In Ordnung oder German Angst

Neuhausen, Marsstraße, 11. Nov. 2015


Selten erzählten meine Großeltern mütterlicherseits vom Krieg. Nicht, weil ihnen darin Schreckliches widerfahren wäre, sondern schlichtweg, weil es kaum etwas zu erzählen gab. Mein Großvater brachte es auf den Punkt: „Zuerst kamen die Russen. Dann die Deutschen. Und dann wieder die Russen.“ Unter den Deutschen, da waren sich beide einig, war es besser. „Da herrschte Ordnung“, sagte meine Großmutter und ihr Mann, mein Großvater, nickte zustimmend.
Als ich Jahre später nach Deutschland kam, wunderte ich mich deswegen nicht, dass hier tatsächlich alles so schön ordentlich war. Auf den Straßen und den Feldern, die, anders als in meiner Heimat, wie Schachbretter aussahen. Ja, sogar im Wald schienen die Bäume, einer dem anderen gleich, in Reih und Glied zu stehen. Heute weiß ich, dass das beabsichtigt war. Sie sind ungefähr zu der Zeit, in der sich die Russen und die Deutschen um das Dorf meiner Großeltern balgten, von Menschenhand, vielleicht von der meines Großonkel väterlicherseits, der zur Zwangsarbeit eingezogen wurde, eingepflanzt. Die Natur bringt solche Monokulturen nicht hervor. Und das hat Gründe.
Nur ein paar Monate nach unserer Ankunft in dem Land, das zu unserer – d.h. meiner Eltern und meiner eigenen – zweiten Heimat werden sollte, erlebten wir in unserem am Waldrand gelegenen Hause einen Herbststurm, der einem wahren Inferno glich. Ein Baum nach dem anderen knickte um oder wurde ganz, mit dem Wurzelwerk, aus dem Boden gerissen. „Die Nadelbäume“, erklärte mir mein Vater, „Schlagen keine allzu tiefen Wurzeln.“
Außerdem, stellte er, der passionierte – wenn auch besonnene Pilzsammler („Es gibt zwei Sorten davon“, höre ich ihn predigen, „Die mutigen und die alten. Und beides schließt sich aus.“) – zu seinem Leidwesen fest, ist die Auswahl an Schwammerln in den lichten, da fast unterholzfreien Wäldern, recht bescheiden. Und Tiere sehe man auch so gut wie keine.

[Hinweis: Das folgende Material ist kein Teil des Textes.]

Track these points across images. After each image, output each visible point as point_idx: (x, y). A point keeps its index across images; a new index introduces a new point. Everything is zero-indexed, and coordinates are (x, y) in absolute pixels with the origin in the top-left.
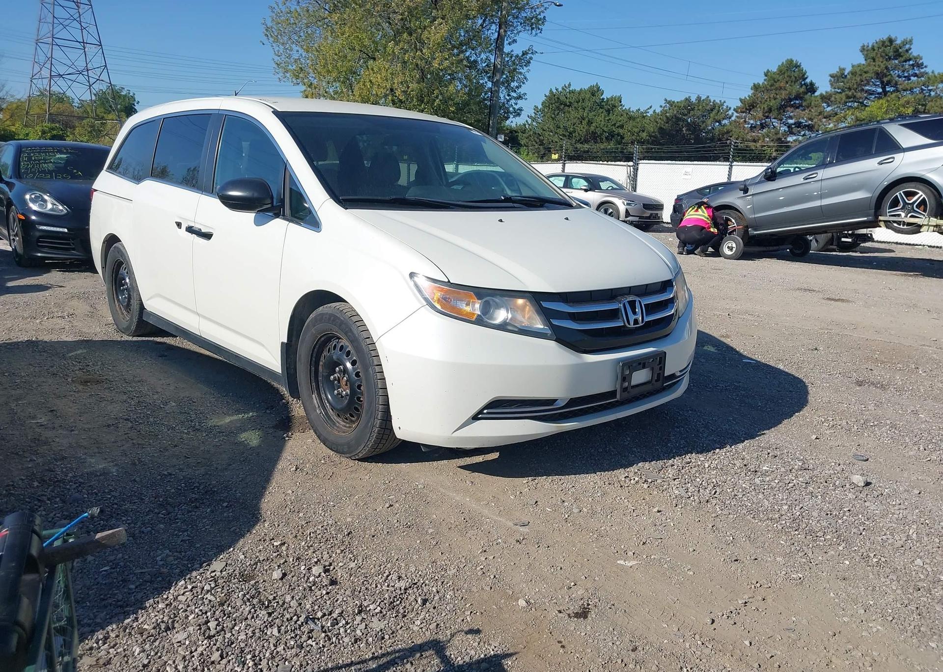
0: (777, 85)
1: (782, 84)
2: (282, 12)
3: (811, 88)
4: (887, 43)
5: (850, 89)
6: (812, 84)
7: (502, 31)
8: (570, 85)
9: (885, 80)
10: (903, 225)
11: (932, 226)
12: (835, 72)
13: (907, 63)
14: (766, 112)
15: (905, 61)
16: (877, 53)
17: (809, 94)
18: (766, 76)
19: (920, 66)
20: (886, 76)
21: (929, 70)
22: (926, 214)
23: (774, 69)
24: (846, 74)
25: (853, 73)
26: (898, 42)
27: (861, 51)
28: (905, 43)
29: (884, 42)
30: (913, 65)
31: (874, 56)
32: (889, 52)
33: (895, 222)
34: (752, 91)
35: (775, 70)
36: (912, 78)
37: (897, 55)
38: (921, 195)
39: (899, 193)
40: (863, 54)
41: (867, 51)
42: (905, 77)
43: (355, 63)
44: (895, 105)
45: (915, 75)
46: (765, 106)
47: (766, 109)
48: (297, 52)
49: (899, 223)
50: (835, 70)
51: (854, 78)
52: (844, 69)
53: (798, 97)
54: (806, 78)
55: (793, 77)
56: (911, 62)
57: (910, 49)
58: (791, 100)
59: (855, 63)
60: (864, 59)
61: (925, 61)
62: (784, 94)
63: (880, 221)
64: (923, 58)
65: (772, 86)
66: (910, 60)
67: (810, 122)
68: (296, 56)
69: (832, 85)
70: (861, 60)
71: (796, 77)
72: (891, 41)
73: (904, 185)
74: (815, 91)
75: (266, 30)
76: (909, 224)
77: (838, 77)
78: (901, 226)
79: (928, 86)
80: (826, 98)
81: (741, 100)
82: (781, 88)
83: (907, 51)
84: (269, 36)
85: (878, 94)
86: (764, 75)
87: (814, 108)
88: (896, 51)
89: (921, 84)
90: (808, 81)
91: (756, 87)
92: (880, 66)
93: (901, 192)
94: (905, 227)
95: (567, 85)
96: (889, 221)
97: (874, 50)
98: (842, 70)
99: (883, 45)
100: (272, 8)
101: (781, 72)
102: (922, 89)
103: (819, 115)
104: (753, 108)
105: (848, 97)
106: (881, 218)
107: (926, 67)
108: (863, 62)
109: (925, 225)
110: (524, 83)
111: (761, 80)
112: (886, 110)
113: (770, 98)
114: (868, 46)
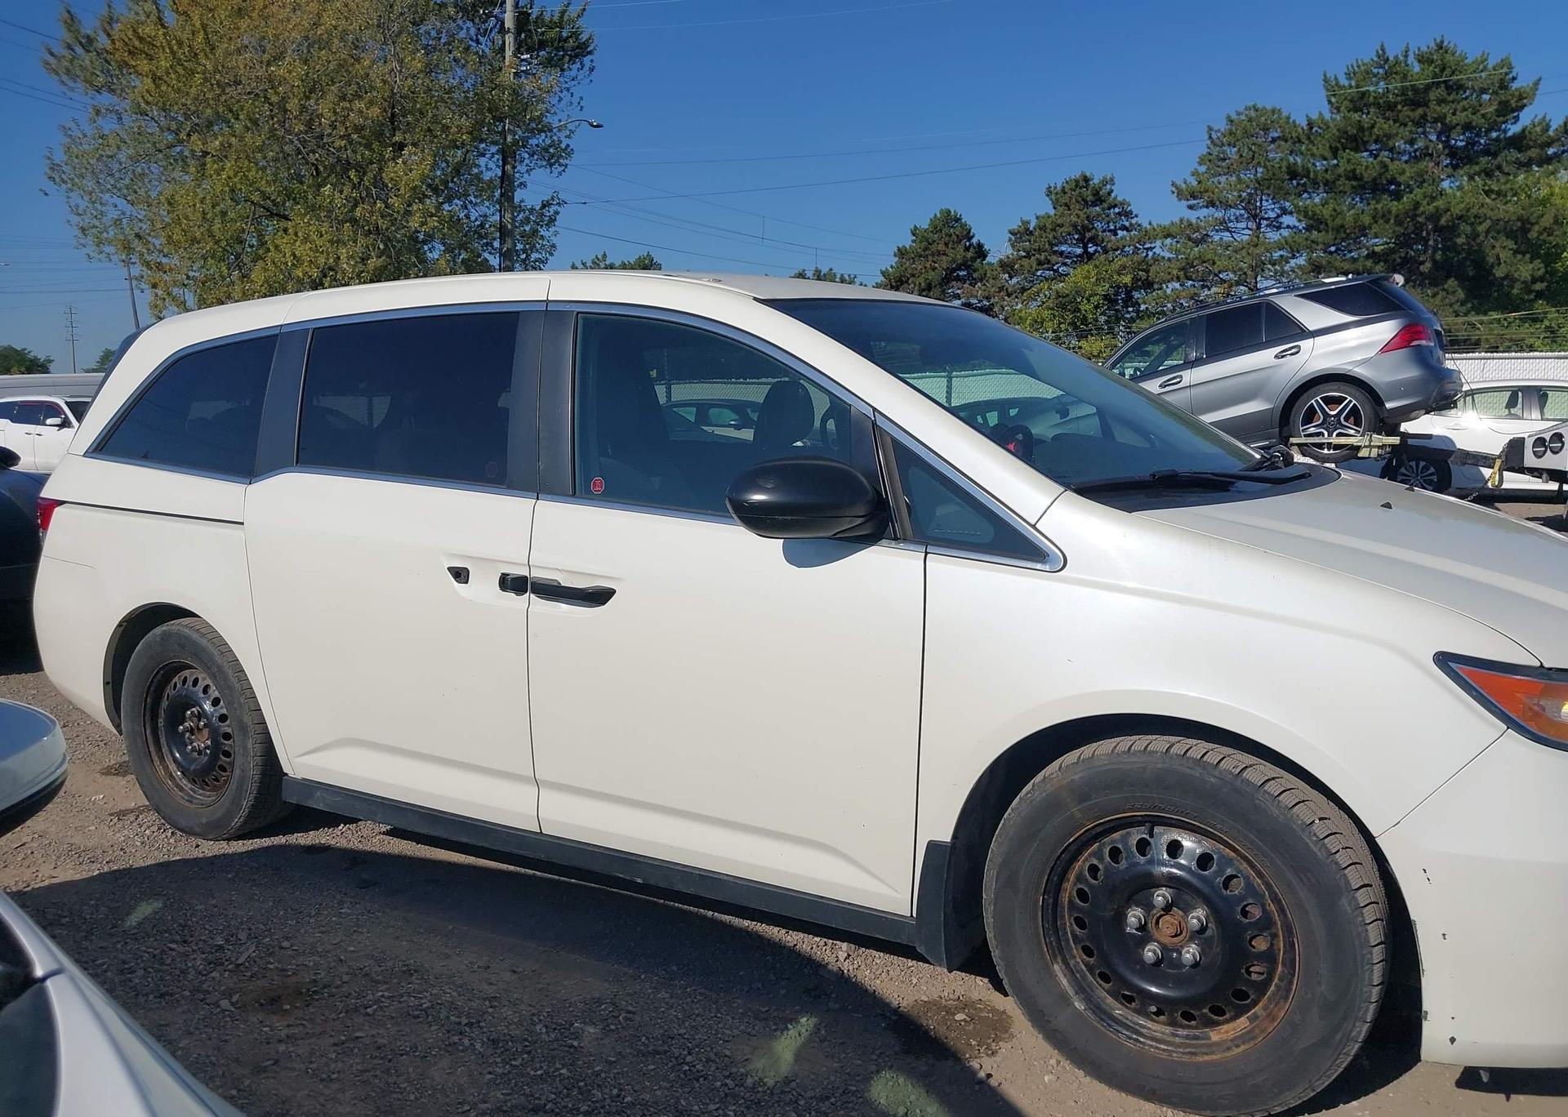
0: (934, 248)
1: (941, 247)
2: (85, 136)
3: (981, 252)
4: (1082, 183)
5: (1039, 251)
6: (980, 246)
7: (508, 167)
8: (605, 256)
9: (1088, 235)
10: (1329, 450)
11: (1375, 447)
12: (1016, 227)
13: (1112, 210)
14: (923, 290)
15: (1109, 209)
16: (1071, 198)
17: (979, 260)
18: (914, 235)
19: (1128, 214)
20: (1089, 231)
21: (1143, 220)
22: (1361, 430)
23: (925, 224)
24: (1031, 229)
25: (1043, 228)
26: (1096, 181)
27: (1048, 195)
28: (1104, 182)
29: (1077, 181)
30: (1119, 213)
31: (1068, 201)
32: (1087, 196)
33: (1315, 445)
34: (896, 259)
35: (927, 227)
36: (1119, 232)
37: (1098, 199)
38: (1351, 400)
39: (1316, 401)
40: (1051, 200)
41: (1057, 194)
42: (1110, 231)
43: (246, 224)
44: (1107, 271)
45: (1124, 228)
46: (921, 280)
47: (923, 284)
48: (116, 206)
49: (1320, 446)
50: (1015, 225)
51: (1044, 235)
52: (1028, 223)
53: (965, 265)
54: (973, 237)
55: (953, 235)
56: (1117, 210)
57: (1112, 191)
58: (954, 270)
59: (1041, 213)
60: (1052, 206)
61: (1134, 208)
62: (944, 262)
63: (1292, 445)
64: (1132, 203)
65: (925, 249)
66: (1115, 206)
67: (985, 303)
68: (113, 214)
69: (1013, 246)
70: (1046, 208)
71: (958, 236)
72: (1086, 180)
73: (1321, 387)
74: (986, 256)
75: (51, 168)
76: (1337, 447)
77: (1021, 235)
78: (1326, 451)
79: (1145, 243)
80: (1007, 266)
81: (883, 273)
82: (939, 253)
83: (1109, 194)
84: (58, 180)
85: (1077, 256)
86: (910, 235)
87: (991, 281)
88: (1096, 193)
89: (1136, 240)
90: (974, 241)
91: (901, 253)
92: (1076, 216)
93: (1318, 398)
94: (1332, 452)
95: (600, 257)
96: (1306, 444)
97: (1065, 193)
98: (1026, 223)
99: (1076, 186)
100: (65, 130)
101: (935, 228)
102: (1136, 247)
103: (1000, 292)
104: (902, 284)
105: (1040, 263)
106: (1293, 440)
107: (1136, 216)
108: (1052, 212)
109: (1365, 447)
110: (551, 254)
111: (907, 241)
112: (1097, 279)
113: (926, 268)
114: (1055, 188)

Die Pflanzenwelt lasse sich eben besser beherrschen. Wald vor Wild heißt das Motto der Deutschen deshalb, die schon in Panik ausbrechen, wenn ein einzelner Braunbär „unerlaubt“ die grüne Grenze überquert und hierzulande sein „Unwesen“ zu treiben beginnt. Man versucht dem „Invasor“ sogleich einen Namen zu geben: „Problembär“ und dergleichen. Und knallt ihn vorsichtshalber mal ab, bevor dieser auch nur annähernd in die Verlegenheit kommen könnte, ein echter „Schadbär“ zu werden.
Ähnlich verhält es sich mit den angeblichen Horden Wölfe, die die Ostgrenze passieren. Eine virtuelle Gefahr schwebt in der Luft, alle Förster und Jäger werden in Alarmbereitschaft versetzt. Und auch wenn die Experten die Gemüter zu beruhigen versuchen – die besorgten Anwohner treibt die Angst um, was alles passieren KÖNNTE, noch bevor etwas passiert ist.
Man soll keine Äpfel mit Birnen vergleichen oder Ausländer mit Bären. Aber – warum eigentlich nicht?